Didier Reynders, le commissaire européen à la Justice, estime de son côté que la participation de la Suisse au programme Horizon est bel et bien une question politique.

"A partir du moment où on parle de financement par l'Union européenne, c'est un dossier politique entre institutions publiques. C'est la Confédération elle-même qui a décidé d'arrêter les négociations sur l'accord-cadre et donc de mettre en péril un certain nombre de secteurs", déclare-t-il mercredi dans La Matinale.

>> Plus de détails : Didier Reynders: "La Suisse a arrêté elle-même les négociations avec l'UE"

Le Belge précise par ailleurs que la question de la recherche scientifique ne doit pas être traitée séparément dans le cadre d'un accord entre la Suisse et Bruxelles. "Nous voulons éviter d'avoir un saucissonnage. Il ne faut pas vouloir négocier point par point chacun des éléments.
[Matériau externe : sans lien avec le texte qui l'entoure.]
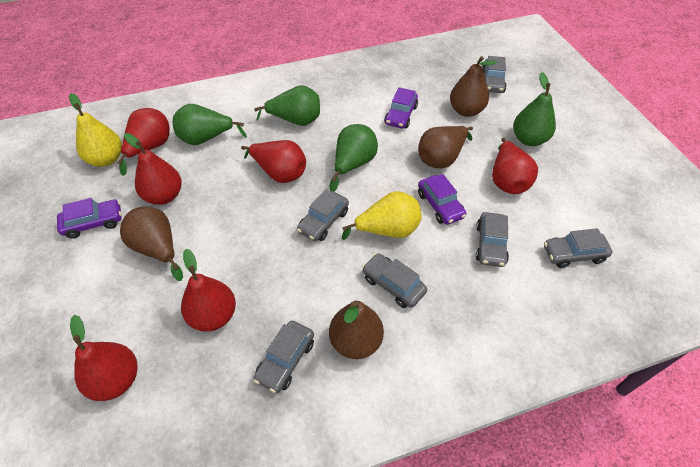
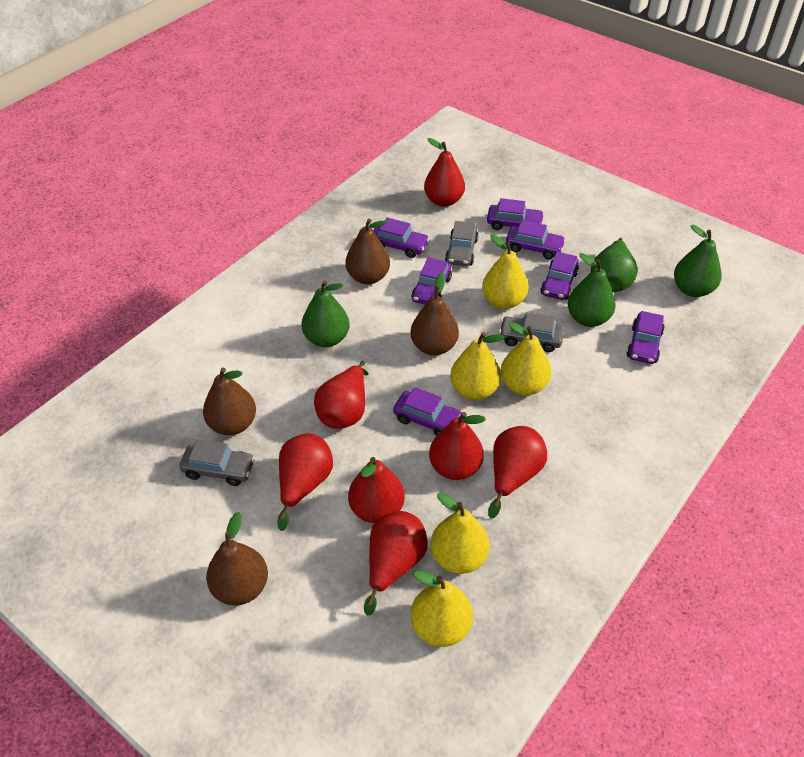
grey car: [254,321,314,393] [297,190,349,241] [362,253,427,308] [476,212,509,267] [482,56,507,93] [544,228,612,268] = 6 -> [179,439,255,486] [445,221,479,266] [499,312,564,352] = 3
purple car: [57,198,122,239] [384,87,418,129] [418,174,466,225] = 3 -> [373,218,429,258] [393,387,462,436] [411,257,452,305] [487,198,544,230] [506,220,566,260] [540,252,579,300] [627,311,665,364] = 7
red pear: [70,315,138,401] [117,108,170,176] [124,133,182,205] [181,249,236,332] [241,140,306,183] [492,138,538,194] = 6 -> [277,434,333,531] [314,361,369,429] [348,457,405,523] [364,511,428,615] [424,138,465,207] [429,412,486,480] [488,426,547,519] = 7
yellow pear: [69,93,122,167] [342,191,422,240] = 2 -> [410,571,473,647] [430,492,490,574] [450,332,505,400] [482,234,529,309] [501,322,551,395] = 5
Nous souhaitons une relation forte avec la Suisse, mais il faut accepter de le faire dans une relation adulte, où on crée un cadre général avant d'entrer dans chacune des politiques."

Didier Reynders refuse donc de travailler "à la carte". Il indique toutefois qu'il y a "toujours des possibilités de travailler ensemble" pour les programmes de recherche ou d'échanges. "Ce qui est bloqué, pour le moment, c'est le financement par l'Union européenne."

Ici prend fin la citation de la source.